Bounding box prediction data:

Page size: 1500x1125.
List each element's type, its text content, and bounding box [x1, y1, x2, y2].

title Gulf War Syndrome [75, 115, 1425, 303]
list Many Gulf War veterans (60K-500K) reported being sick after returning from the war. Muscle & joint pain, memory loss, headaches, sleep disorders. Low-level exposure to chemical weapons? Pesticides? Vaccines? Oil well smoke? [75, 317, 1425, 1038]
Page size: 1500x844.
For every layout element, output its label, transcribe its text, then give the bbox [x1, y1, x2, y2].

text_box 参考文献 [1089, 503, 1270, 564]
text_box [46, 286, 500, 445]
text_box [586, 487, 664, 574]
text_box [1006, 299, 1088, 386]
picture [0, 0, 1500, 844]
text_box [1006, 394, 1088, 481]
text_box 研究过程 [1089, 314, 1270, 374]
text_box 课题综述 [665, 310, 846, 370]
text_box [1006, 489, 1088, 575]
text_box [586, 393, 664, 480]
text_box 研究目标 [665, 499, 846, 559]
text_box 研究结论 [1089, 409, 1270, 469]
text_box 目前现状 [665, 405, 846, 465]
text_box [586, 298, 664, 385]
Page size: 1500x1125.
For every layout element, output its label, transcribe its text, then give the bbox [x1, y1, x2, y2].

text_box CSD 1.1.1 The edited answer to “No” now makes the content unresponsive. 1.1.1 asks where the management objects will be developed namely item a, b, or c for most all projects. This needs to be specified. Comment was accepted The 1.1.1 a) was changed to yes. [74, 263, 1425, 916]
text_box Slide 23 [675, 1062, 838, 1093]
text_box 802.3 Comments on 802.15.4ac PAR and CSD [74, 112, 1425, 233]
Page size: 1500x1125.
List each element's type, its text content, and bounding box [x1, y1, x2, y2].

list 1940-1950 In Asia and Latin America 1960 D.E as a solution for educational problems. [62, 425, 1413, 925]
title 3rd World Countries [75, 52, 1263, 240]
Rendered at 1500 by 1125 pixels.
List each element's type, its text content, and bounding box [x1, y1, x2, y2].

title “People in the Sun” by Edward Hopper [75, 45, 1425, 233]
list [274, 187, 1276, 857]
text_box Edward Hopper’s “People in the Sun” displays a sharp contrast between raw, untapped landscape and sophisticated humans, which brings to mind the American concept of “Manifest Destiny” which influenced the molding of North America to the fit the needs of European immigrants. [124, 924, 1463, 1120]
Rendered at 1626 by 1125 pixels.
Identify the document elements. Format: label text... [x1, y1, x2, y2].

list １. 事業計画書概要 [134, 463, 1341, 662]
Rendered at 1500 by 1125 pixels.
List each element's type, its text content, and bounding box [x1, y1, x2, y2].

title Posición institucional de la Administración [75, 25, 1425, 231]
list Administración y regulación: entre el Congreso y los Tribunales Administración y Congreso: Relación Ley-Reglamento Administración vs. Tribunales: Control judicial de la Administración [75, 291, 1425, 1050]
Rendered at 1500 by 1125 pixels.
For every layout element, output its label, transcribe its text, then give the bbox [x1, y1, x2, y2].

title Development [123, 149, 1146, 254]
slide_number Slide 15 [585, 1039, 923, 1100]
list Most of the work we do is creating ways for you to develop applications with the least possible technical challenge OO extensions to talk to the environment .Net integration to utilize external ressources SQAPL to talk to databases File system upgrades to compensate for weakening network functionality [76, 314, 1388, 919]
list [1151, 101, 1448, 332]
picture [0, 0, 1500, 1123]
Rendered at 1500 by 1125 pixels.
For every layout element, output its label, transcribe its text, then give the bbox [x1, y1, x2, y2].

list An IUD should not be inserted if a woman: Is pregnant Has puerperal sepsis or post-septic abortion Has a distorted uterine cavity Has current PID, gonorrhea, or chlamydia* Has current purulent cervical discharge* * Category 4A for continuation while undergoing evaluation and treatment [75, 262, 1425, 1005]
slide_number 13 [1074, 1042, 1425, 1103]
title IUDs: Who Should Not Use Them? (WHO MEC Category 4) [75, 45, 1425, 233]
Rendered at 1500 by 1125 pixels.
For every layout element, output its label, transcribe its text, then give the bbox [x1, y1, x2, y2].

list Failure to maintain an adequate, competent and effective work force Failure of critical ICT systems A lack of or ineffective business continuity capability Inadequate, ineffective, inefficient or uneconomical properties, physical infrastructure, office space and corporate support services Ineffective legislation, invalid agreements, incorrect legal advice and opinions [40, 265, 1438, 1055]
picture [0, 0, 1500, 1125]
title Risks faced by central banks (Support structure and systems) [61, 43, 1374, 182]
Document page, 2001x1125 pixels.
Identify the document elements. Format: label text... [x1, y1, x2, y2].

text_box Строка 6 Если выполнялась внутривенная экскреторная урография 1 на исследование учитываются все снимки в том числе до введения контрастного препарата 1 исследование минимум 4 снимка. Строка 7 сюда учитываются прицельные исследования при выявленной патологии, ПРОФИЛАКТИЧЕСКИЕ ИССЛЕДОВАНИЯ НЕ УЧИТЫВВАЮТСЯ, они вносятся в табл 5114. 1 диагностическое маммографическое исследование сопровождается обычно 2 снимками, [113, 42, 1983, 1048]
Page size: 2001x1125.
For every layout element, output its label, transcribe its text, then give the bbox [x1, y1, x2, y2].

# [EXERCISE DIRECTIONS]
Output every line above so that it reads exactly as before.

# [EXERCISE OUTPUT]
Page size: 1500x1125.
List each element's type, its text content, and bounding box [x1, y1, x2, y2].

title Gulf War Syndrome [75, 115, 1425, 303]
list Many Gulf War veterans (60K-500K) reported being sick after returning from the war. Muscle & joint pain, memory loss, headaches, sleep disorders. Low-level exposure to chemical weapons? Pesticides? Vaccines? Oil well smoke? [75, 317, 1425, 1038]
Page size: 1500x844.
For every layout element, output its label, transcribe its text, then give the bbox [x1, y1, x2, y2].

text_box 参考文献 [1089, 503, 1270, 564]
text_box [46, 286, 500, 445]
text_box [586, 487, 664, 574]
text_box [1006, 299, 1088, 386]
picture [0, 0, 1500, 844]
text_box [1006, 394, 1088, 481]
text_box 研究过程 [1089, 314, 1270, 374]
text_box 课题综述 [665, 310, 846, 370]
text_box [1006, 489, 1088, 575]
text_box [586, 393, 664, 480]
text_box 研究目标 [665, 499, 846, 559]
text_box 研究结论 [1089, 409, 1270, 469]
text_box 目前现状 [665, 405, 846, 465]
text_box [586, 298, 664, 385]
Page size: 1500x1125.
For every layout element, output its label, transcribe its text, then give the bbox [x1, y1, x2, y2].

text_box CSD 1.1.1 The edited answer to “No” now makes the content unresponsive. 1.1.1 asks where the management objects will be developed namely item a, b, or c for most all projects. This needs to be specified. Comment was accepted The 1.1.1 a) was changed to yes. [74, 263, 1425, 916]
text_box Slide 23 [675, 1062, 838, 1093]
text_box 802.3 Comments on 802.15.4ac PAR and CSD [74, 112, 1425, 233]
Page size: 1500x1125.
List each element's type, its text content, and bounding box [x1, y1, x2, y2].

list 1940-1950 In Asia and Latin America 1960 D.E as a solution for educational problems. [62, 425, 1413, 925]
title 3rd World Countries [75, 52, 1263, 240]
Rendered at 1500 by 1125 pixels.
List each element's type, its text content, and bounding box [x1, y1, x2, y2].

title “People in the Sun” by Edward Hopper [75, 45, 1425, 233]
list [274, 187, 1276, 857]
text_box Edward Hopper’s “People in the Sun” displays a sharp contrast between raw, untapped landscape and sophisticated humans, which brings to mind the American concept of “Manifest Destiny” which influenced the molding of North America to the fit the needs of European immigrants. [124, 924, 1463, 1120]
Rendered at 1626 by 1125 pixels.
Identify the document elements. Format: label text... [x1, y1, x2, y2].

list １. 事業計画書概要 [134, 463, 1341, 662]
Rendered at 1500 by 1125 pixels.
List each element's type, its text content, and bounding box [x1, y1, x2, y2].

title Posición institucional de la Administración [75, 25, 1425, 231]
list Administración y regulación: entre el Congreso y los Tribunales Administración y Congreso: Relación Ley-Reglamento Administración vs. Tribunales: Control judicial de la Administración [75, 291, 1425, 1050]
Rendered at 1500 by 1125 pixels.
For every layout element, output its label, transcribe its text, then give the bbox [x1, y1, x2, y2].

title Development [123, 149, 1146, 254]
slide_number Slide 15 [585, 1039, 923, 1100]
list Most of the work we do is creating ways for you to develop applications with the least possible technical challenge OO extensions to talk to the environment .Net integration to utilize external ressources SQAPL to talk to databases File system upgrades to compensate for weakening network functionality [76, 314, 1388, 919]
list [1151, 101, 1448, 332]
picture [0, 0, 1500, 1123]
Rendered at 1500 by 1125 pixels.
For every layout element, output its label, transcribe its text, then give the bbox [x1, y1, x2, y2].

list An IUD should not be inserted if a woman: Is pregnant Has puerperal sepsis or post-septic abortion Has a distorted uterine cavity Has current PID, gonorrhea, or chlamydia* Has current purulent cervical discharge* * Category 4A for continuation while undergoing evaluation and treatment [75, 262, 1425, 1005]
slide_number 13 [1074, 1042, 1425, 1103]
title IUDs: Who Should Not Use Them? (WHO MEC Category 4) [75, 45, 1425, 233]
Rendered at 1500 by 1125 pixels.
For every layout element, output its label, transcribe its text, then give the bbox [x1, y1, x2, y2].

list Failure to maintain an adequate, competent and effective work force Failure of critical ICT systems A lack of or ineffective business continuity capability Inadequate, ineffective, inefficient or uneconomical properties, physical infrastructure, office space and corporate support services Ineffective legislation, invalid agreements, incorrect legal advice and opinions [40, 265, 1438, 1055]
picture [0, 0, 1500, 1125]
title Risks faced by central banks (Support structure and systems) [61, 43, 1374, 182]
Document page, 2001x1125 pixels.
Identify the document elements. Format: label text... [x1, y1, x2, y2].

text_box Строка 6 Если выполнялась внутривенная экскреторная урография 1 на исследование учитываются все снимки в том числе до введения контрастного препарата 1 исследование минимум 4 снимка. Строка 7 сюда учитываются прицельные исследования при выявленной патологии, ПРОФИЛАКТИЧЕСКИЕ ИССЛЕДОВАНИЯ НЕ УЧИТЫВВАЮТСЯ, они вносятся в табл 5114. 1 диагностическое маммографическое исследование сопровождается обычно 2 снимками, [113, 42, 1983, 1048]
Page size: 2001x1125.
For every layout element, output its label, transcribe its text, then give the bbox [x1, y1, x2, y2].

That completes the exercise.